=== Problem details ===
Your task is to copy the lines of the data below from the line holding "фортабельную машину и" through the line holding "ет трансфер я гарантированно", inclusive, exactly and with nothing added.

[Records for processing]

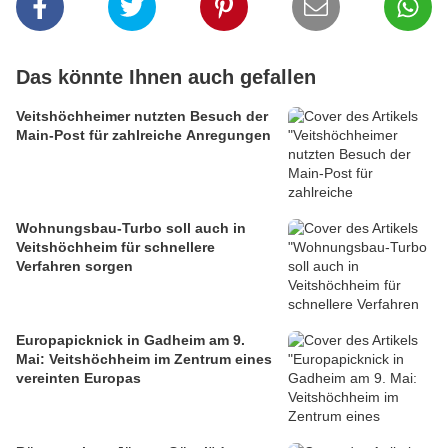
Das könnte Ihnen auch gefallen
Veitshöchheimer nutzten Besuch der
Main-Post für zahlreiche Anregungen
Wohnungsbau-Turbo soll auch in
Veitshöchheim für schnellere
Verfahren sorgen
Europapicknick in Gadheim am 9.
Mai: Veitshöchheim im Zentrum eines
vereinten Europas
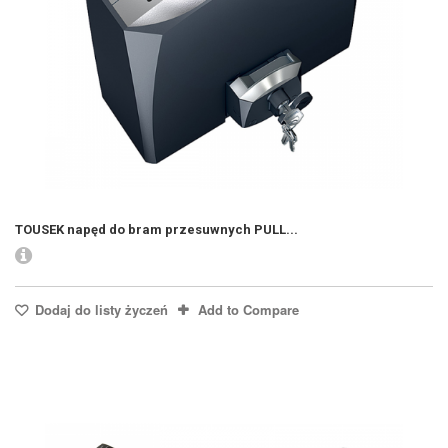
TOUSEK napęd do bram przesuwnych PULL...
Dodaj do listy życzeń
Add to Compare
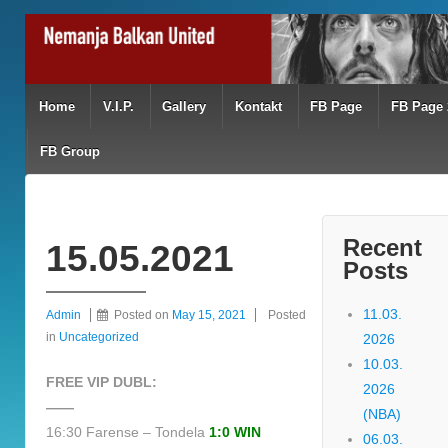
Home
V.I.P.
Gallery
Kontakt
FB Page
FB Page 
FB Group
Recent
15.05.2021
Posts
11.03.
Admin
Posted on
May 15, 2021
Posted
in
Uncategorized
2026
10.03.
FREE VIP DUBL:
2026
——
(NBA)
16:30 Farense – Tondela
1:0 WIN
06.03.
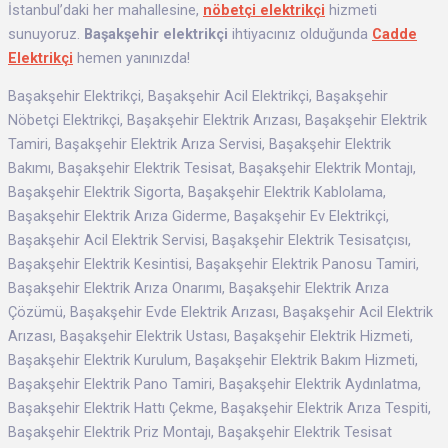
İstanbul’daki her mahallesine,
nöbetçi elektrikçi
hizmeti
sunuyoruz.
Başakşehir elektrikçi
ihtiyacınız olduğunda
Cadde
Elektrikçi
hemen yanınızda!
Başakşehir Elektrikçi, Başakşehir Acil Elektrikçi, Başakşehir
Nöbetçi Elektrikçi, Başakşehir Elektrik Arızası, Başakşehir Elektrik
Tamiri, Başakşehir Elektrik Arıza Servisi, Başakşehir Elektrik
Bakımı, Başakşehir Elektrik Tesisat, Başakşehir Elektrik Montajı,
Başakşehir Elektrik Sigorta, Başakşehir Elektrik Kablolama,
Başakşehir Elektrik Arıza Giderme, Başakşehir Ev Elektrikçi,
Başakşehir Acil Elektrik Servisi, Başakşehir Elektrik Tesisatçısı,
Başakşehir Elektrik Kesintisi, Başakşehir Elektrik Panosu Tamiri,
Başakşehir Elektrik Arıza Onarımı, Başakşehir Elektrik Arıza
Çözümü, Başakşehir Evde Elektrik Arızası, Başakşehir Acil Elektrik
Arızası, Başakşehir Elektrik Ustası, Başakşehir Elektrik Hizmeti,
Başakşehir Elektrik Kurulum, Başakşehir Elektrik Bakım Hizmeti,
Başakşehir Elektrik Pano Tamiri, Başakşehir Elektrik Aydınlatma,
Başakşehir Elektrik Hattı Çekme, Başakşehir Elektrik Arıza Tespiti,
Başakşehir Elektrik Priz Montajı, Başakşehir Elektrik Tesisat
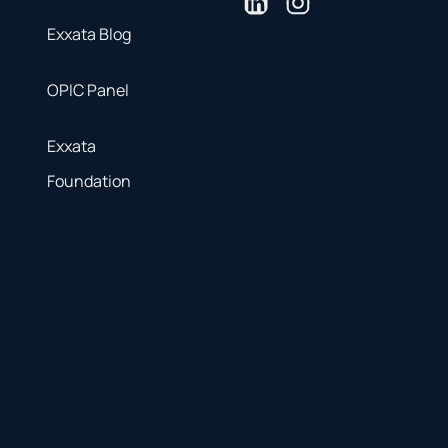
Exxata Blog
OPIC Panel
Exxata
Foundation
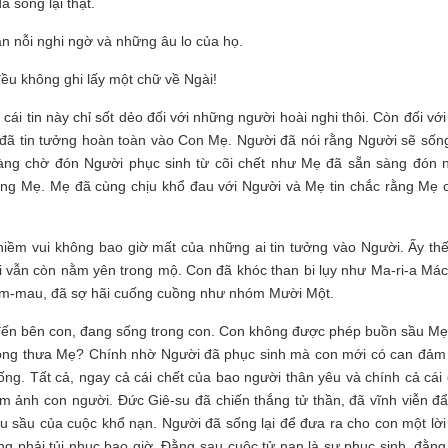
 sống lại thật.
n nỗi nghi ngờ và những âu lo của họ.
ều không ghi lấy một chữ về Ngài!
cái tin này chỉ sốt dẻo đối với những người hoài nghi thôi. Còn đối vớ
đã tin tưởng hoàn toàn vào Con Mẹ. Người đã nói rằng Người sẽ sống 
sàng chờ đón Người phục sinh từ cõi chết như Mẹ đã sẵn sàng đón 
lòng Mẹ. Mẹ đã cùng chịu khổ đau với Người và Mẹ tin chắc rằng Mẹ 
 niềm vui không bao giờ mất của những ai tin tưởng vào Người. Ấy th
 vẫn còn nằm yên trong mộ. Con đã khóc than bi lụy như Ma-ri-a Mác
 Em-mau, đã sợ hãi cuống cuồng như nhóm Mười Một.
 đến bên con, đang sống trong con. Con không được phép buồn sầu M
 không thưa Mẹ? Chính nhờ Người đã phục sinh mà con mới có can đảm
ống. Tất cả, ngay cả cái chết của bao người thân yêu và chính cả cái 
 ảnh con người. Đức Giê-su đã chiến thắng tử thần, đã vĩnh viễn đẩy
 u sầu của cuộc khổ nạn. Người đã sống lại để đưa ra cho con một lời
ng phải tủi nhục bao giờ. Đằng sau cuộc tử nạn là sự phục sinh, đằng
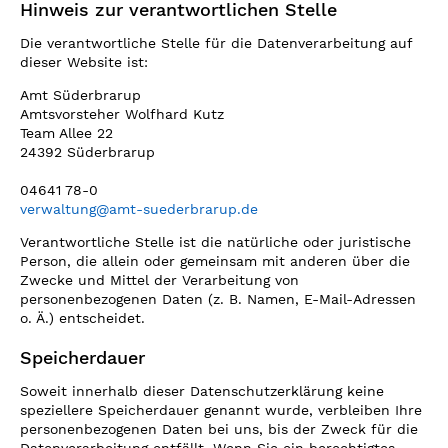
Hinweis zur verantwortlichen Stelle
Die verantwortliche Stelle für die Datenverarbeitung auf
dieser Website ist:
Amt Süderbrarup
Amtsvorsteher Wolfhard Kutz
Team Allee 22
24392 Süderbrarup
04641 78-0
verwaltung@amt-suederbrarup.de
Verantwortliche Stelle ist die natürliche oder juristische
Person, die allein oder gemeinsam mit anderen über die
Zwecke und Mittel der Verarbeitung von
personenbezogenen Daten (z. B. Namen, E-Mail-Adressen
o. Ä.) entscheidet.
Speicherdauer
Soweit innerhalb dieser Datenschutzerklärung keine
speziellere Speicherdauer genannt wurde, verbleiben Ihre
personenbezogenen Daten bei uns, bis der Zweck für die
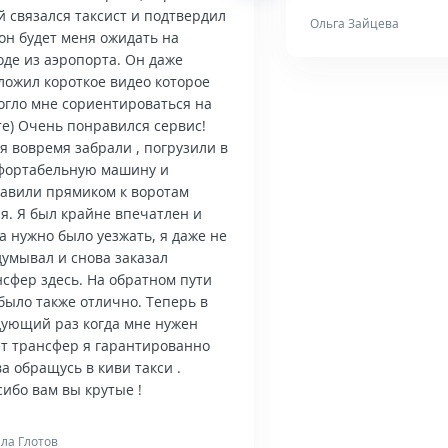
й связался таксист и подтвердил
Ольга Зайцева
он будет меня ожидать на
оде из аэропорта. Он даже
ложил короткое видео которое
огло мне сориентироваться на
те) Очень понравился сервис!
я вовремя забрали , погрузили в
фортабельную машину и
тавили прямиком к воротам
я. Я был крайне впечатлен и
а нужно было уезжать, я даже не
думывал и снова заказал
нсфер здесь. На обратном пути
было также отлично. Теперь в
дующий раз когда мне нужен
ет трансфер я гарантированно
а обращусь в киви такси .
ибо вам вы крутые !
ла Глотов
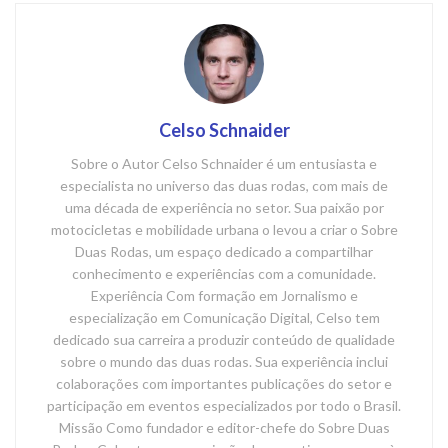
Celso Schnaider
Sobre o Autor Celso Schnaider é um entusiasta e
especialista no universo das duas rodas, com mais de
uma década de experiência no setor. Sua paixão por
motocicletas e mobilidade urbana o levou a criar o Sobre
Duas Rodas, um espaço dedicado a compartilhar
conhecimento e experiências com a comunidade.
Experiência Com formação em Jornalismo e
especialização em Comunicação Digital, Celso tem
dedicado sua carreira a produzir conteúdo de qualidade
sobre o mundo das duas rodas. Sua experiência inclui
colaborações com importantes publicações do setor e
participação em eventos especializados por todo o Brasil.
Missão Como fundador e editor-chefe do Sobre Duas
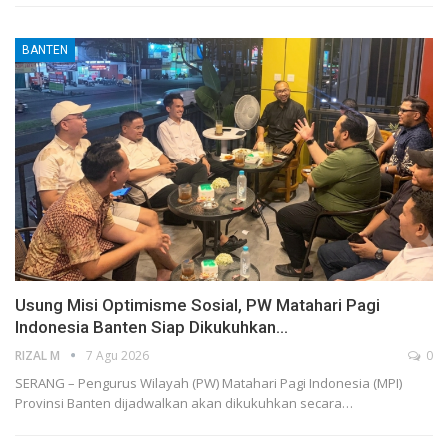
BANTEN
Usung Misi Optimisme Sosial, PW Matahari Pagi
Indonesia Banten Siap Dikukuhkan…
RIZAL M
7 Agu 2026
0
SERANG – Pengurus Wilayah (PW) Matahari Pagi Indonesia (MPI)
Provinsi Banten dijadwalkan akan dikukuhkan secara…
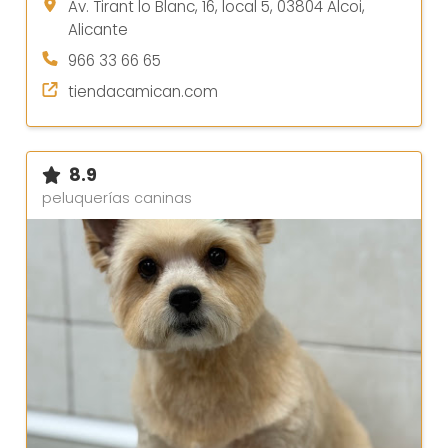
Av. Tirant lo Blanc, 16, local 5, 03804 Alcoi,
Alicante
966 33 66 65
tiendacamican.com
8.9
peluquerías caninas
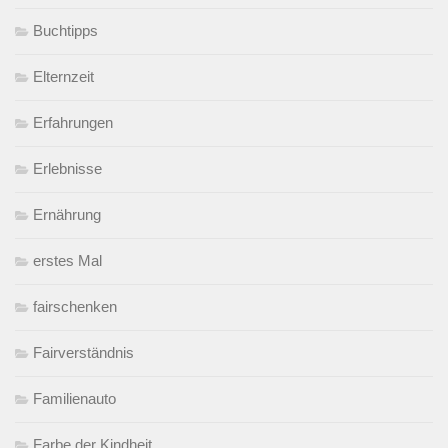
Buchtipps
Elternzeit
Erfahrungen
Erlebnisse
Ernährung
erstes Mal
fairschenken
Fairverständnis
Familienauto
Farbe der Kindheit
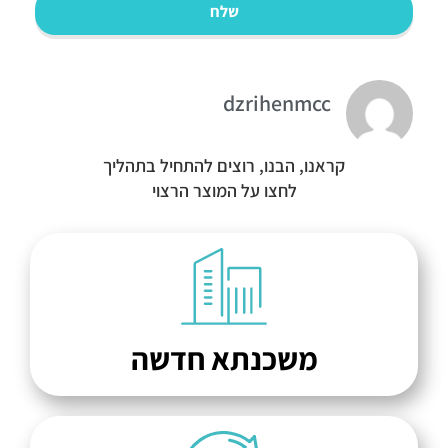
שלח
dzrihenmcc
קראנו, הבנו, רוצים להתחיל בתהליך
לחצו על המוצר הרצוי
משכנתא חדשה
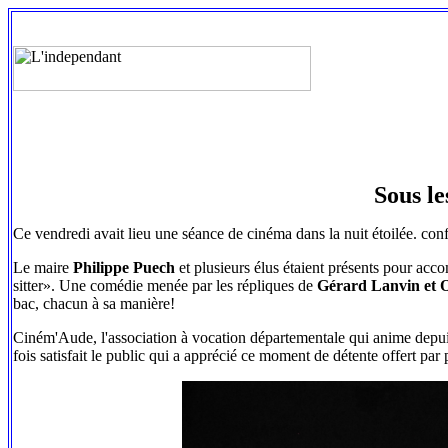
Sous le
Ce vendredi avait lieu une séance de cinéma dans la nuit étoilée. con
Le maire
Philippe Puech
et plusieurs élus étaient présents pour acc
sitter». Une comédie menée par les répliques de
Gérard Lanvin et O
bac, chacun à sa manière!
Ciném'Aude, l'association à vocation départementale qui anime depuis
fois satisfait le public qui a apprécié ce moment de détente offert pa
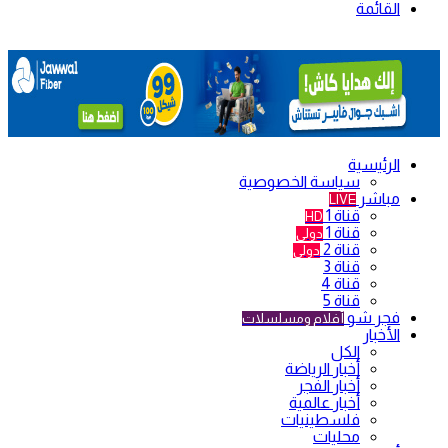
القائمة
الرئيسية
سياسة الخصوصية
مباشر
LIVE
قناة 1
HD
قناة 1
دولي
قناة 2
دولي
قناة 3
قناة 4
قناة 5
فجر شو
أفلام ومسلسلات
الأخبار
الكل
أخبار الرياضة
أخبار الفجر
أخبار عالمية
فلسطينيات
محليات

[/Records for processing]

=== Solution for this problem ===
фортабельную машину и
тавили прямиком к воротам
я. Я был крайне впечатлен и
а нужно было уезжать, я даже не
думывал и снова заказал
нсфер здесь. На обратном пути
было также отлично. Теперь в
дующий раз когда мне нужен
ет трансфер я гарантированно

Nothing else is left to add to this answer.